▶ TEXT FOR ANALYSIS:
■ ■ ■ ■ ■
In 1995, he was named ‘Distinguished Alumnus’ of The Chicago Medical School. In 2000, he was awarded the Golden Officer's Cross of the Order of Merit from the President of the Republic of Poland, Aleksander Kwasiewski, and in that same year was inducted as ‘Knight’ in the International Order of Smile (UNESCO). Then in 2007, the Medical Academy of Lublin, Poland awarded Louis Keith an Honorary Doctor of Science degree. Louis received an honor rarely bestowed upon an American surgeon when he was granted Fellowship ad Eundem in the Royal College of Obstetricians and Gynecologists in London in 2010, honoring his lifelong commitment to the health and wellbeing of women worldwide.
■ ■ ■ ■ ■
▶ THE DATA:
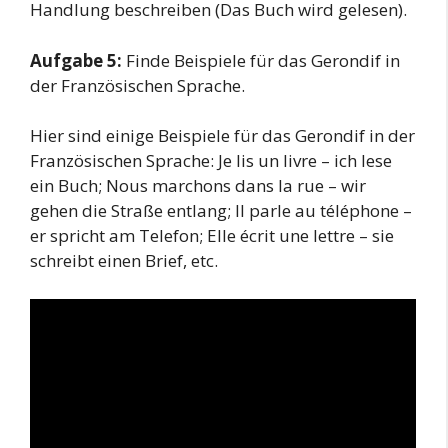
Handlung beschreiben (Das Buch wird gelesen).
Aufgabe 5:
Finde Beispiele für das Gerondif in
der Französischen Sprache.
Hier sind einige Beispiele für das Gerondif in der
Französischen Sprache: Je lis un livre – ich lese
ein Buch; Nous marchons dans la rue – wir
gehen die Straße entlang; Il parle au téléphone –
er spricht am Telefon; Elle écrit une lettre – sie
schreibt einen Brief, etc.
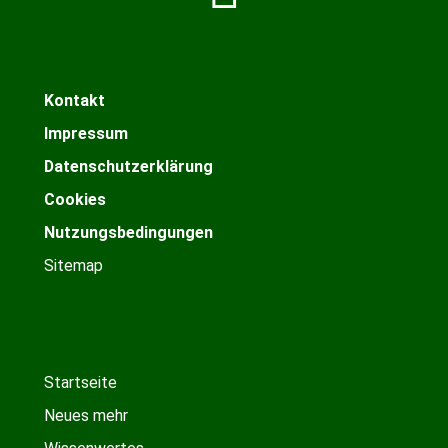
Kontakt
Impressum
Datenschutzerklärung
Cookies
Nutzungsbedingungen
Sitemap
Startseite
Neues mehr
■ ■ ■ ■ ■
According to the text about Louis Keith's honors, which institution awarded him an Honorary Doctor of Science degree in 2007? The records are separate material from the text about Louis Keith's honors.

▶ OUTPUT FOR THIS EXERCISE: The Medical Academy of Lublin, Poland.